■ **Passage shown**
---+---

Melby, Spencer J.; Zierer, Andreas; Voeller, Rochus K.; Lall, Shelly C.; Bailey, Marci S.; Moon, Marc R.; Schuessler, Richard B.; Damiano, Ralph J. Jr
Atrial fibrillation (AF), the most common arrhythmia, affects more than 2 million people in the United States and has many detrimental sequelae.1,2 A number of interventions have been proposed for the treatment of AF, including antiarrhythmic medicines, catheter ablation, and surgery. The surgical treatment of AF has been most successful with the Cox-Maze III procedure, which has long-term cure rates greater than 90%.3,4 Because of the technical difficulty in completing a “cut-and-sew” Cox-Maze procedure, many surgeons have begun using energy sources to create linear lines of ablation on the atria to replace the incisions. These energy sources include cryoablation, unipolar and bipolar radiofrequency energy, high-intensity focused ultrasound, laser, and microwave energy.5,6 Because of its ability to create rapid and reliable transmural lesions,7,8 bipolar radiofrequency (BPRF) ablation has been one of the primary energy sources used at our institution. After extensive laboratory investigation, our group has developed a modification of the original cut-and-sew procedure, using BPRF, which has been termed the Cox-Maze IV.7–10 In this procedure, many of the lesions of the conventional operation are replaced with linear lines of ablation. Early experience with the Cox-Maze IV procedure has shown success rates comparable to the Cox-Maze III procedure, with freedom from AF at last follow-up of greater than 90%.9
The BPRF device was unique in that it used an algorithm based on tissue impedance to determine lesion transmurality. Many of the other available technologies rely on predetermined time and/or temperature criteria to determine ablation duration.11–14 However, the BPRF sensing device tailored energy delivery by determining on-line measurements of tissue conductance every 20 milliseconds during ablation. The power delivered was changed, depending on the measured conductance at each time point. By keeping either the voltage or the current constant and measuring the returned current or the voltage across the electrodes, respectively, the tissue conductance (1/impedance) could be calculated precisely. The appropriate power to the tissue was then delivered on the basis of the calculated conductance value for the next 20 milliseconds, and the cycle continued. The ablation sensing unit (ASU) ablation algorithm had predetermined conductance value ranges that dictated whether the voltage or the current should be held constant and at what magnitude as it calculated the conductance. In laboratory studies, this algorithm was shown to predict transmural lesions 100% of the time in more than 300 tissue sections of ablation lesions, as confirmed by chronic histologic examination.7,8,15
It was hypothesized that the different parameters of ablation would be significantly different for each region of the atria due to the inhomogeneities inherent in pathologic human atrial tissue. The aim of this study was to evaluate the energy and time of ablation required in different atrial structures to create lesions and to evaluate the ability of a novel impedance algorithm to tailor energy delivery to the particular tissue geometry.

---+---

■ **Data**
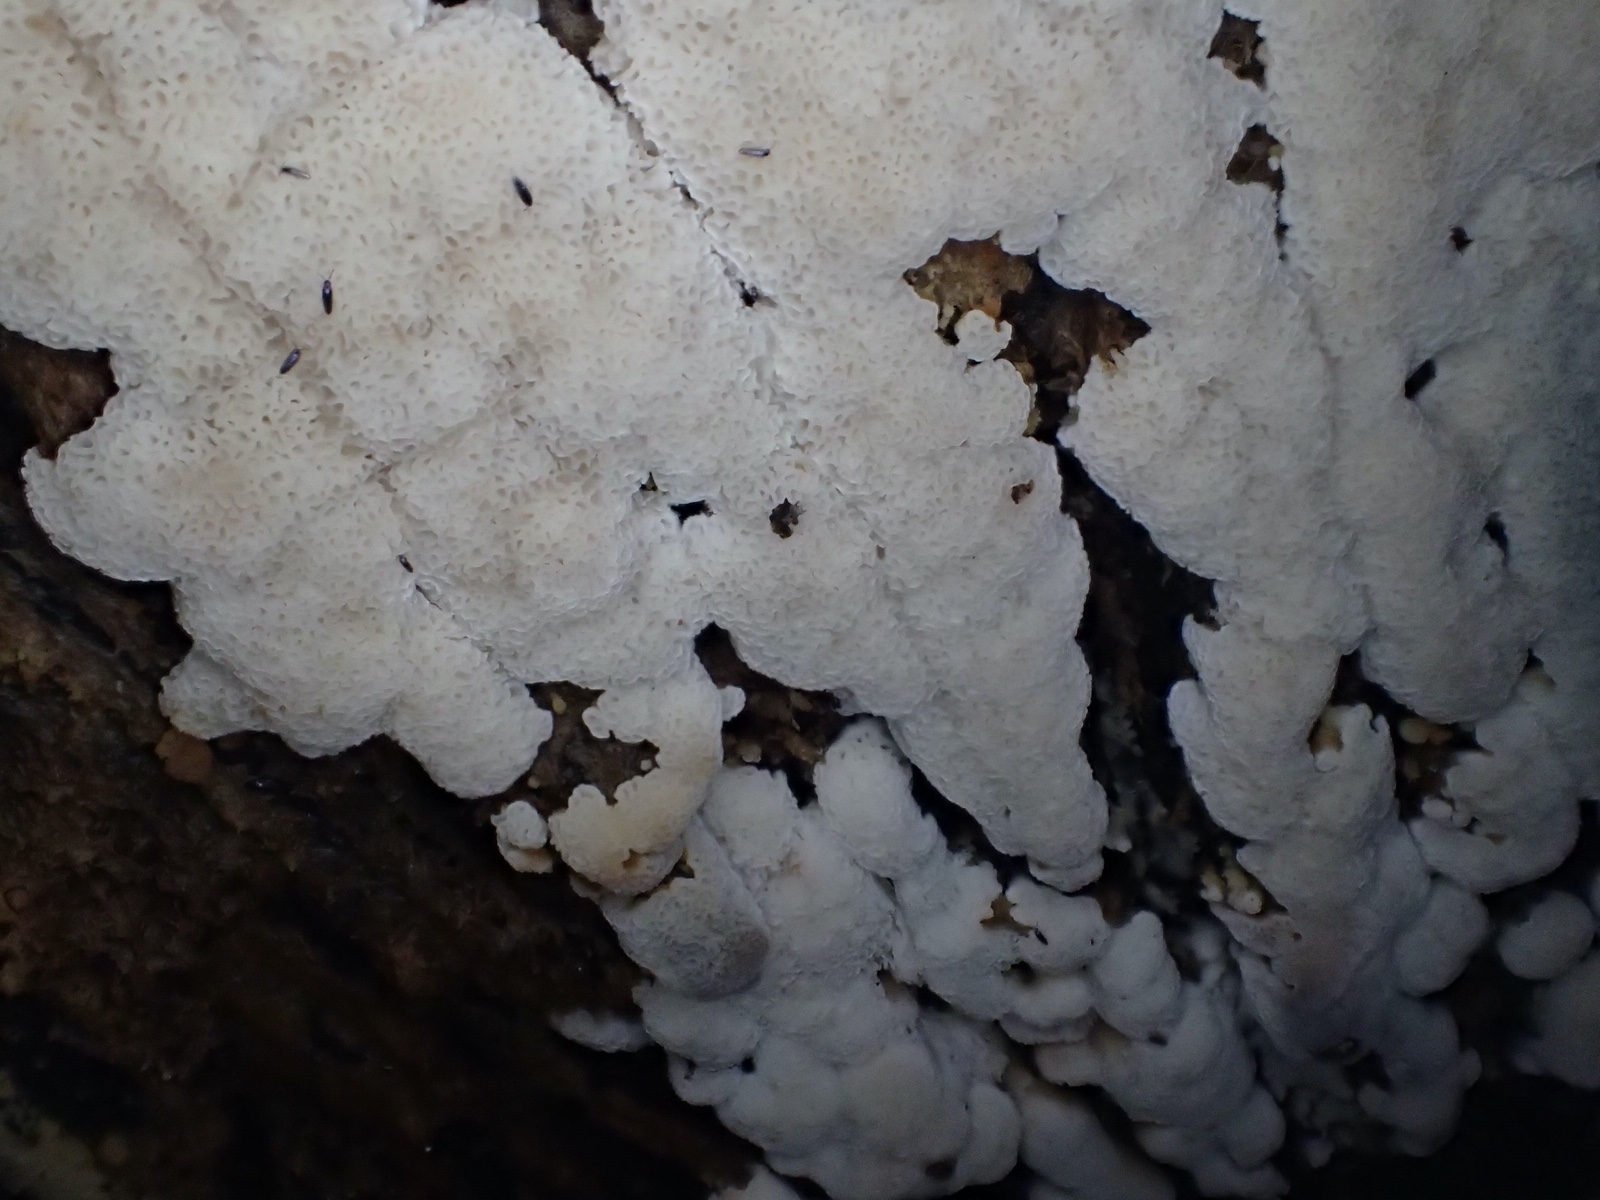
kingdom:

---+---

■ **Assigned task 1**
According to the passage on atrial fibrillation ablation, how often did the BPRF sensing device measure tissue conductance during ablation?
■ **Assigned task 2**
Please continue the passage on bipolar radiofrequency ablation for atrial fibrillation, picking up after its final sentence.

■ **Output 1**
Every 20 milliseconds.

■ **Output 2**
Patient Accrual and Statistics
Thirty-eight consecutive patients were enrolled after informed consent was obtained for their procedures, in accordance with the ethical standards of the Human Studies Committee at our institution. Members of the Division of Cardiothoracic Surgery at a single institution carried out the surgical procedures from December of 2003 through March of 2005. Patient demographics and surgical variables, including initial impedance, total energy, temperature, and ablation time, were collected prospectively. Concomitant surgeries were performed for recognized indications. Lesions were categorized into the following groups: right atrial free wall (which included the caval lesions), left atrial free wall, atrium up to mitral valve annulus, atrium up to tricuspid valve annulus, right pulmonary veins, and left pulmonary veins. For the purpose of data analysis, lesions were further grouped as right atrial lesions (which included right atrial free wall and atrium up to tricuspid valve annulus) and left atrial lesions (left atrial free wall, atrium up to mitral valve annulus, and right and left pulmonary veins).
All data are expressed as mean ± SD. Statistical analysis was carried out by using an unpaired t test to evaluate differences between two groups. Analysis of variance was used to analyze groups of three or more, with differences between groups evaluated with the use of a Fisher’s least significance difference test. A Pearson correlation coefficient was calculated to evaluate the relation between initial impedance measurement and time of ablation. Data were analyzed with the use of Systat for Windows version 11.00.1 (Systat Software Inc, 2004, Point Richmond, CA).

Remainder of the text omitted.